Data to process:
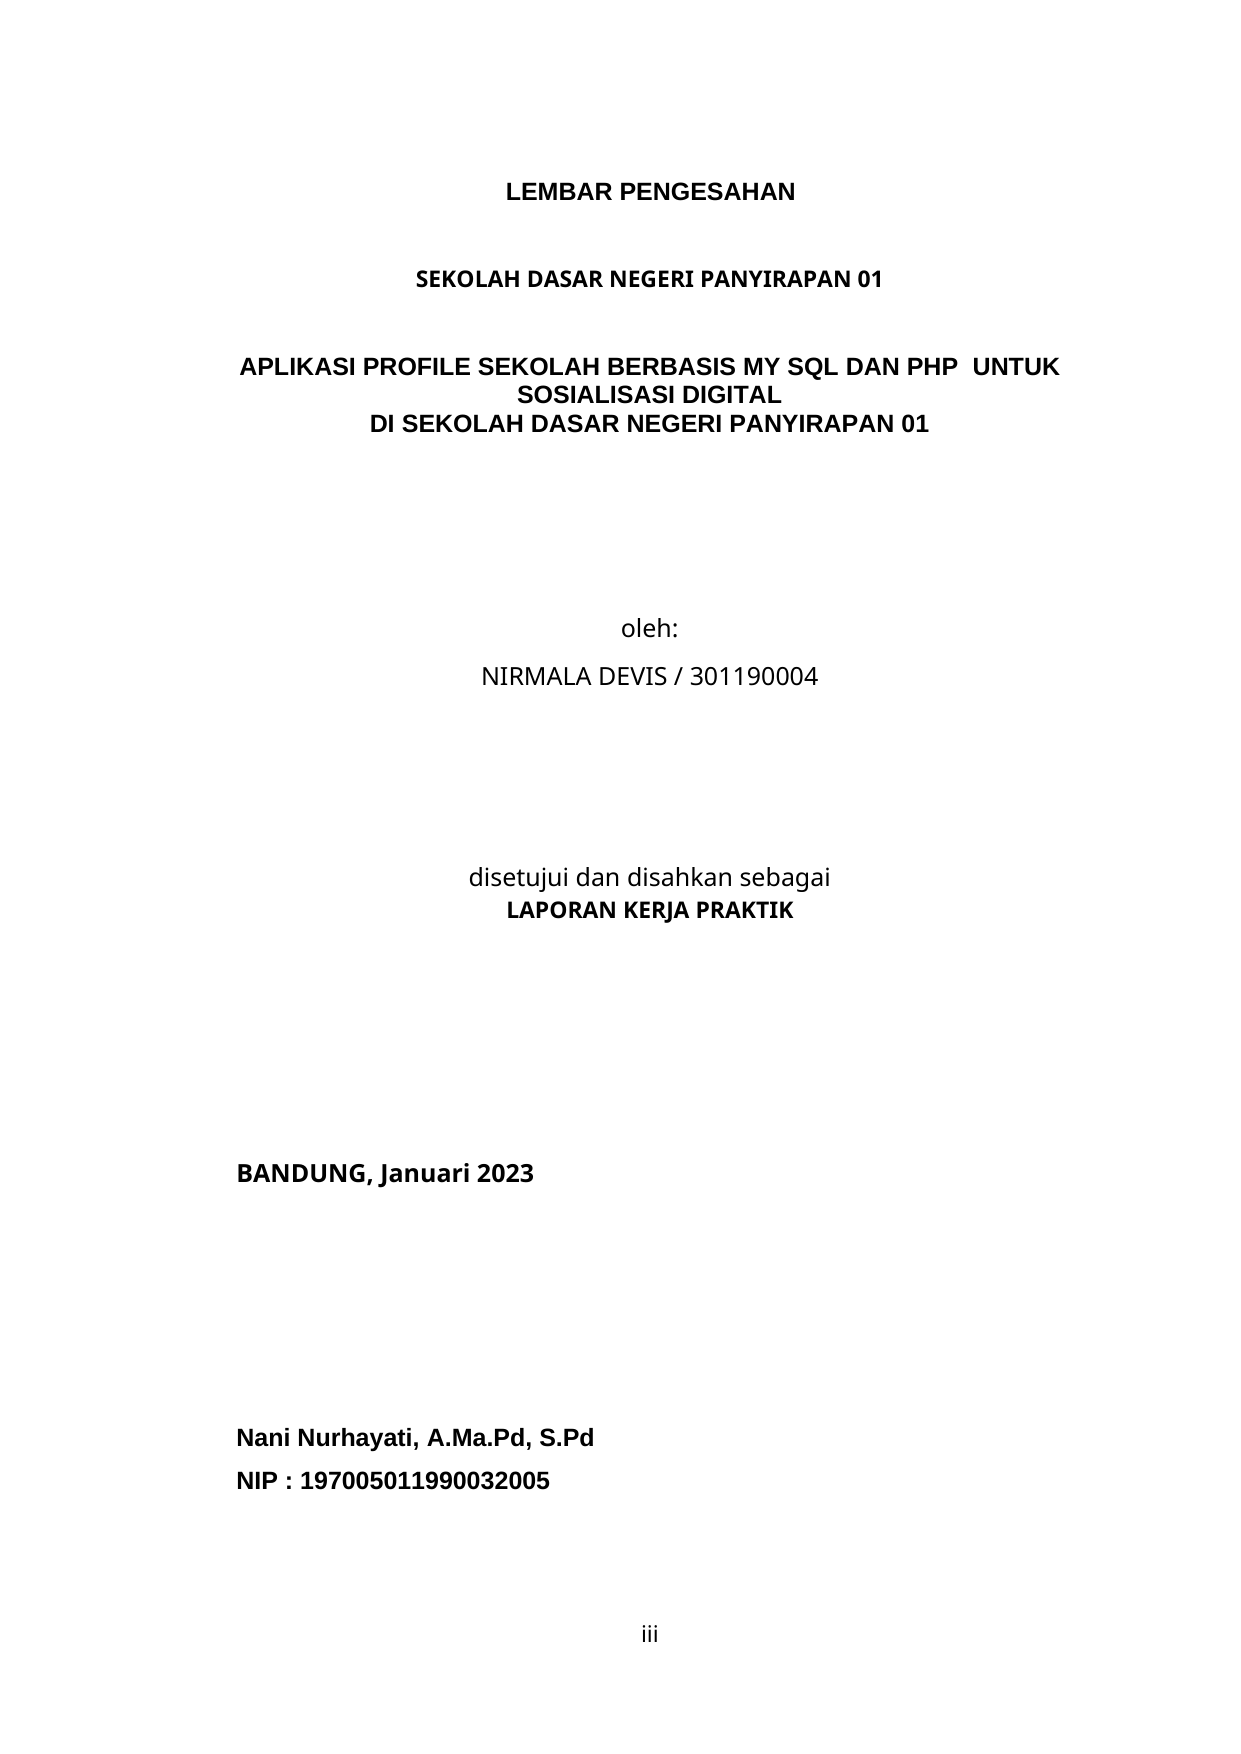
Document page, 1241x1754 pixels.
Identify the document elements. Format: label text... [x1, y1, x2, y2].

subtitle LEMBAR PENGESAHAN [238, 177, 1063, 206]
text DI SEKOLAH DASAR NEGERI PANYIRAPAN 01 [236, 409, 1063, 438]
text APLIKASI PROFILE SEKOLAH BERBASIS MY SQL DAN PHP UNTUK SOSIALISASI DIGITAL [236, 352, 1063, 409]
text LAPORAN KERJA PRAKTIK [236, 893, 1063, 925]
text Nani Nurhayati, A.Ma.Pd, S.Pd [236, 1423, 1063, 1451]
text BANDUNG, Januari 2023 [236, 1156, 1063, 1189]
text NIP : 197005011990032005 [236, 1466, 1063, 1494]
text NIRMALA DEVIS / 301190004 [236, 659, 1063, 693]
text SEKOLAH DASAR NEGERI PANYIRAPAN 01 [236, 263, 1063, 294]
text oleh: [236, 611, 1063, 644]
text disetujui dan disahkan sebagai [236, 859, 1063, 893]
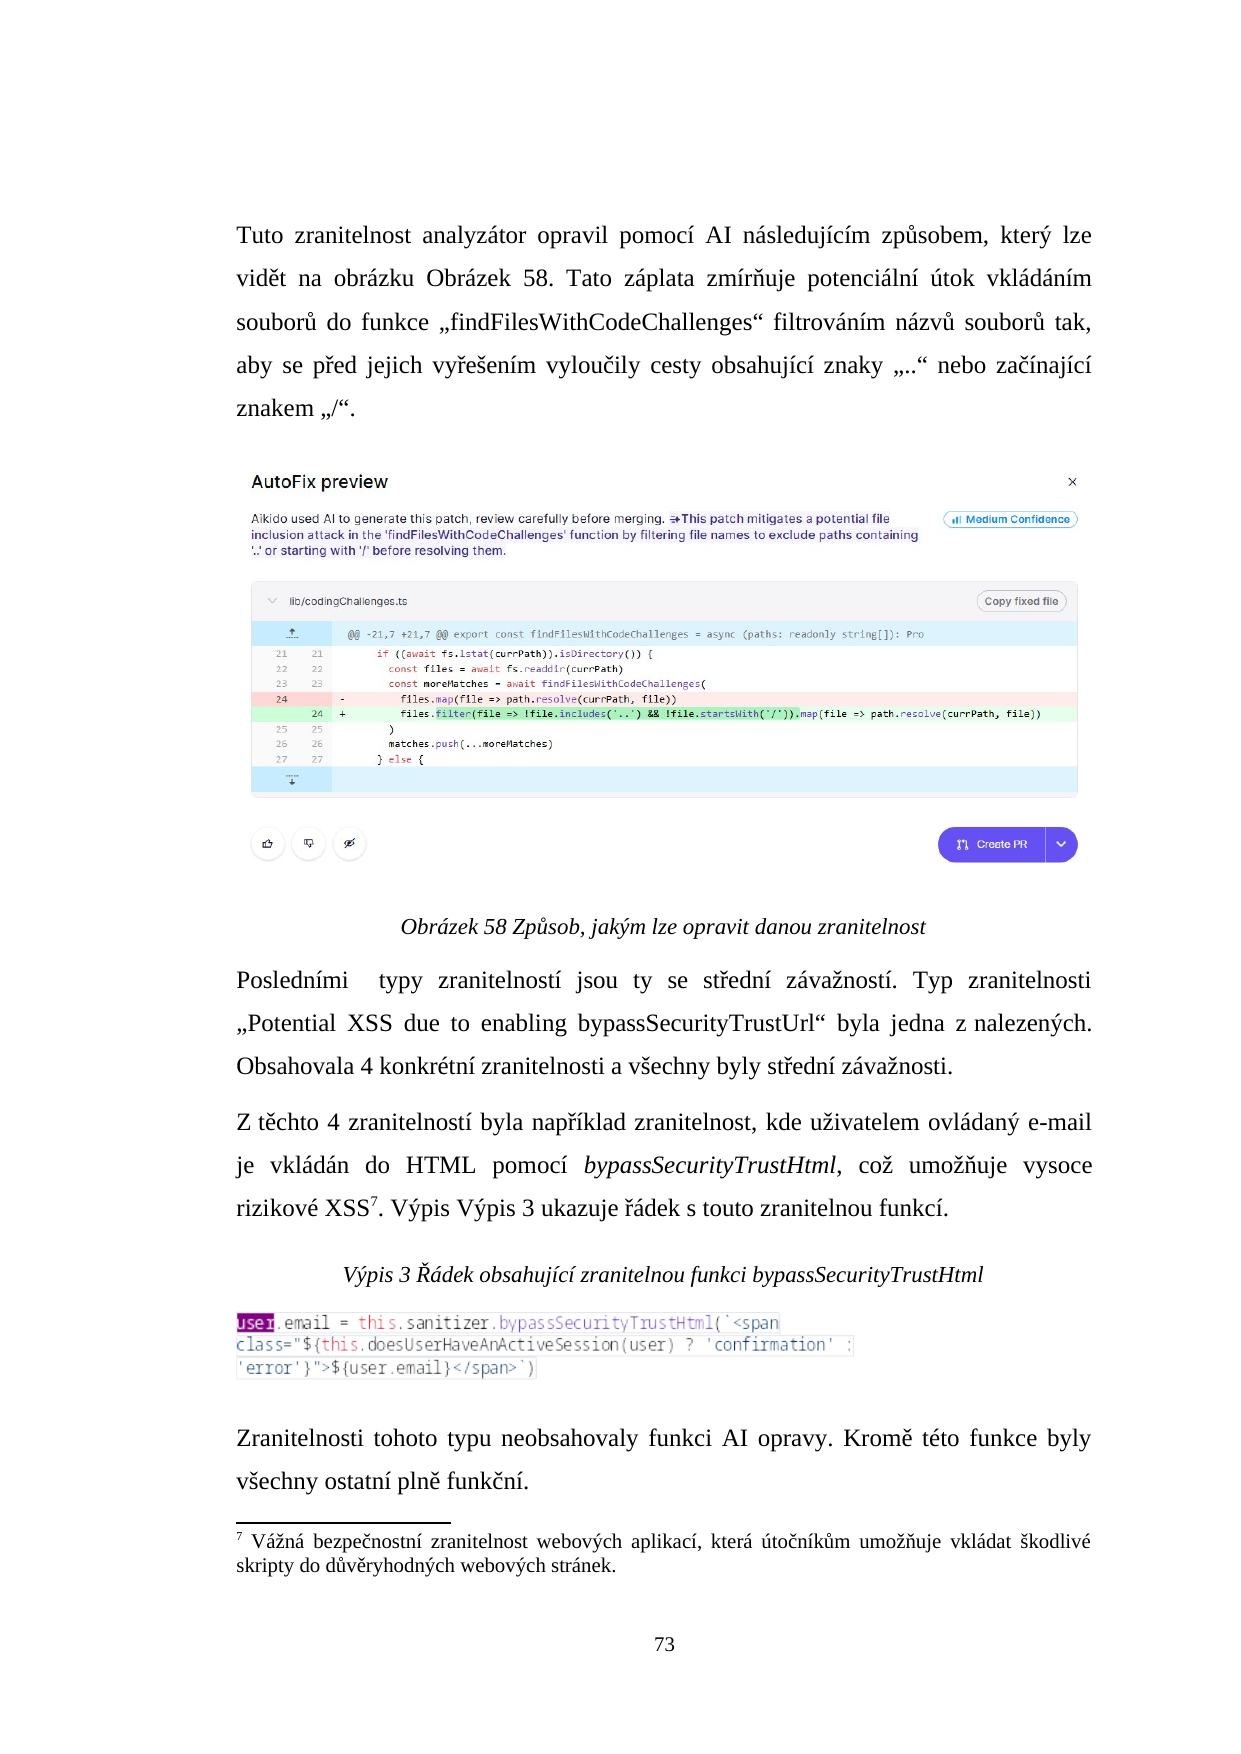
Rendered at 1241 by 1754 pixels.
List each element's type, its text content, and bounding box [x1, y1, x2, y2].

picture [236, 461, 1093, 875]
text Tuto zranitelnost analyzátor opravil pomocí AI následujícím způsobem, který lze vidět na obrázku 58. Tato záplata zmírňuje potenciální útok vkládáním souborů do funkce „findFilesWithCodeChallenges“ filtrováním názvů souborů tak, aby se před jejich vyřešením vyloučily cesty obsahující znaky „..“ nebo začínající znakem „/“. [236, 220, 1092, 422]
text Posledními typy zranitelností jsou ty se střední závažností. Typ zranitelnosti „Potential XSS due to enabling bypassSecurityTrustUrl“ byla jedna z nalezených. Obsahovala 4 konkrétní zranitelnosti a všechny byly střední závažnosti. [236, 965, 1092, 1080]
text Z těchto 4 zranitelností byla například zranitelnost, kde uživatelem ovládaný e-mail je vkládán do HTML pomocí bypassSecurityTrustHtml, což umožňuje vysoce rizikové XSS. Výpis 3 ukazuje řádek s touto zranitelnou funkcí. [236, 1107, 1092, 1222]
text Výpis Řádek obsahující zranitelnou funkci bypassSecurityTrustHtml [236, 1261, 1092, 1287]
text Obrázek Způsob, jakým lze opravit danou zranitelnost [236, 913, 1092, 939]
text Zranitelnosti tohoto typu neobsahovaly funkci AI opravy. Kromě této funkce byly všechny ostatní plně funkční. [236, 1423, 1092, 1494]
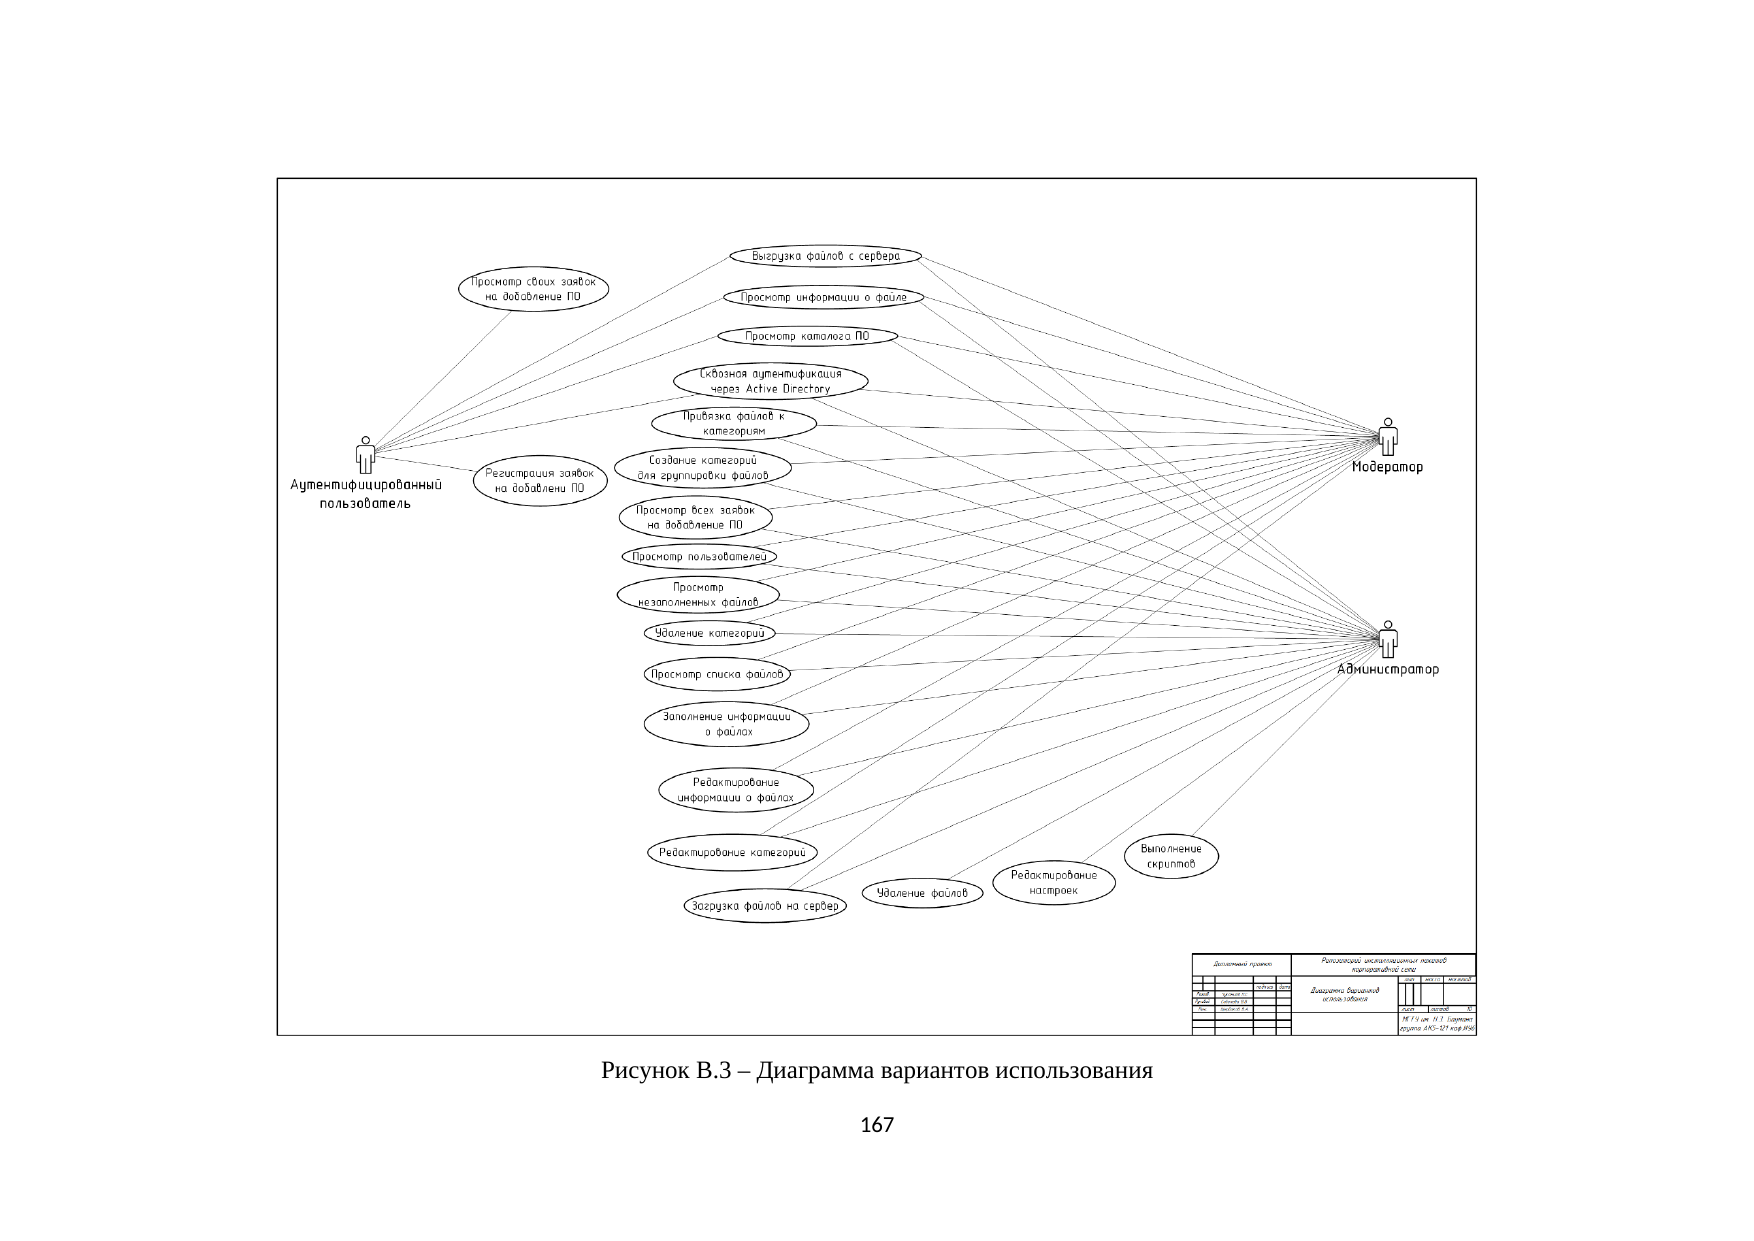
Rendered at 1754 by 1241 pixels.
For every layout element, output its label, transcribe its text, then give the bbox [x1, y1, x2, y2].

Work instruction: Please give back every line above exactly as it stands, without pictures.

Task response:
Document page, 1241x1754 pixels.
Identify the document elements. Format: label text... [x1, y1, x2, y2].

subtitle LEMBAR PENGESAHAN [238, 177, 1063, 206]
text DI SEKOLAH DASAR NEGERI PANYIRAPAN 01 [236, 409, 1063, 438]
text APLIKASI PROFILE SEKOLAH BERBASIS MY SQL DAN PHP UNTUK SOSIALISASI DIGITAL [236, 352, 1063, 409]
text LAPORAN KERJA PRAKTIK [236, 893, 1063, 925]
text Nani Nurhayati, A.Ma.Pd, S.Pd [236, 1423, 1063, 1451]
text BANDUNG, Januari 2023 [236, 1156, 1063, 1189]
text NIP : 197005011990032005 [236, 1466, 1063, 1494]
text NIRMALA DEVIS / 301190004 [236, 659, 1063, 693]
text SEKOLAH DASAR NEGERI PANYIRAPAN 01 [236, 263, 1063, 294]
text oleh: [236, 611, 1063, 644]
text disetujui dan disahkan sebagai [236, 859, 1063, 893]
Rendered at 1241 by 1754 pixels.
List each element's type, its text content, and bounding box [x1, y1, x2, y2].

picture [236, 461, 1093, 875]
text Tuto zranitelnost analyzátor opravil pomocí AI následujícím způsobem, který lze vidět na obrázku 58. Tato záplata zmírňuje potenciální útok vkládáním souborů do funkce „findFilesWithCodeChallenges“ filtrováním názvů souborů tak, aby se před jejich vyřešením vyloučily cesty obsahující znaky „..“ nebo začínající znakem „/“. [236, 220, 1092, 422]
text Posledními typy zranitelností jsou ty se střední závažností. Typ zranitelnosti „Potential XSS due to enabling bypassSecurityTrustUrl“ byla jedna z nalezených. Obsahovala 4 konkrétní zranitelnosti a všechny byly střední závažnosti. [236, 965, 1092, 1080]
text Z těchto 4 zranitelností byla například zranitelnost, kde uživatelem ovládaný e-mail je vkládán do HTML pomocí bypassSecurityTrustHtml, což umožňuje vysoce rizikové XSS. Výpis 3 ukazuje řádek s touto zranitelnou funkcí. [236, 1107, 1092, 1222]
text Výpis Řádek obsahující zranitelnou funkci bypassSecurityTrustHtml [236, 1261, 1092, 1287]
text Obrázek Způsob, jakým lze opravit danou zranitelnost [236, 913, 1092, 939]
text Zranitelnosti tohoto typu neobsahovaly funkci AI opravy. Kromě této funkce byly všechny ostatní plně funkční. [236, 1423, 1092, 1494]
Rendered at 1754 by 1241 pixels.
For every layout element, output its label, transcribe its text, then give the bbox [x1, y1, x2, y2].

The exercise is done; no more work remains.